Demand is increasing for products related to composite tape-laying machines and fiberplacement systems with computer numerical control. Aeronautical products in greatest demand include components for aeronautical software programming, avionics, ground support equipment, and extruded metal products and plastics.
Spain's aerospace sector is constantly growing, and shows greater potential due to increased competition in the Spanish air transport market and demand for new technology. Liberalization of Spain's internal air transport system has resulted in increased demand, creating opportunities for U.S. manufacturers and distributors. Demand for systems and components has increased substantially in recent years.
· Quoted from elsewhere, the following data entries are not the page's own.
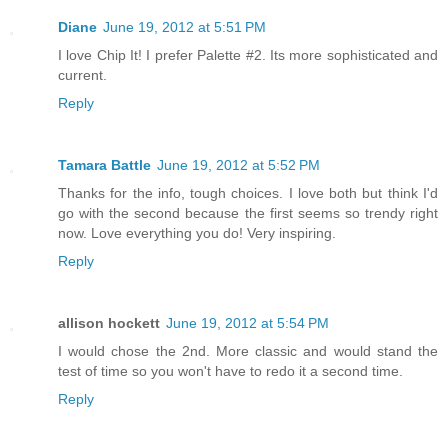
Diane
June 19, 2012 at 5:51 PM
I love Chip It! I prefer Palette #2. Its more sophisticated and
current.
Reply
Tamara Battle
June 19, 2012 at 5:52 PM
Thanks for the info, tough choices. I love both but think I'd
go with the second because the first seems so trendy right
now. Love everything you do! Very inspiring.
Reply
allison hockett
June 19, 2012 at 5:54 PM
I would chose the 2nd. More classic and would stand the
test of time so you won't have to redo it a second time.
Reply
More companies are requesting airline licenses from civil aviation authorities than ever before. Companies entering the market in recent years include Vueling, and Clickair, a low-cost carrier created by Iberia, ACS and other partners. In 2008, Clickair and Vueling announced plans to merge. This has increased the total number of airplanes operating in Spain and created steady expansion of the spare-parts market. This trend is expected to continue as regional markets develop.
Marsans, a Spanish proprietary group that owns Aerolíneas Argentinas (recently expropriated by the Argentinian Government), and Air Comet, is augmenting growth of the total number of airplanes operating in Spain with the recent purchase of 73 aircrafts from Airbus. Of the 73 planes ordered, four are the new A380 craft, purchased for a total of USD 7 billion. This will bring the total Marsans fleet to 150 aircraft. As of February 2009, Marsans was negotiating with the Argentine government to take over a portion of their contract with Airbus, resulting in the Argentine government acquiring some of these new planes.
Currently, local Spanish manufacturers are unable to meet the production demands for parts and components, and are looking to the international market for help. Many Spanish sub-contractors are exploring the possibility of international agreements to meet increased demand, offering excellent export opportunities for U.S. companies. Caja Madrid after increasing their share in the airline Iberia through purchasing the shares in Iberia held by both BBVA and Logista is now the leading party and it would bring Caja Madrid’s total share in the company to around 23 percent, a number the company says it does not wish to exceed.
To decrease operating costs, some airlines are considering operational leases, opening opportunities for U.S. companies. This service market is expected to increase in the short term. However, U.S. aircraft manufacturers face stiff competition from European companies (small aircraft) and from Airbus.